Rewrite the text lines from all of the records below as one numbered list, skipping any blank lines. Leave the pictures out of your answer.

::::::::::

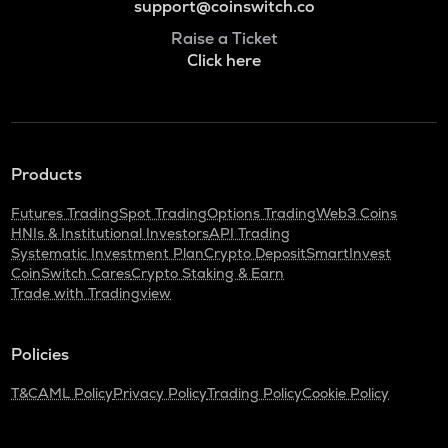
support@coinswitch.co
Raise a Ticket
Click here
Products
Futures Trading
Spot Trading
Options Trading
Web3 Coins
HNIs & Institutional Investors
API Trading
Systematic Investment Plan
Crypto Deposit
SmartInvest
CoinSwitch Cares
Crypto Staking & Earn
Trade with Tradingview
Policies
T&C
AML Policy
Privacy Policy
Trading Policy
Cookie Policy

::::::::::

▶ _Problem solution_
1. support@coinswitch.co
2. Raise a Ticket
3. Click here
4. Products
5. Futures Trading
6. Spot Trading
7. Options Trading
8. Web3 Coins
9. HNIs & Institutional Investors
10. API Trading
11. Systematic Investment Plan
12. Crypto Deposit
13. SmartInvest
14. CoinSwitch Cares
15. Crypto Staking & Earn
16. Trade with Tradingview
17. Policies
18. T&C
19. AML Policy
20. Privacy Policy
21. Trading Policy
22. Cookie Policy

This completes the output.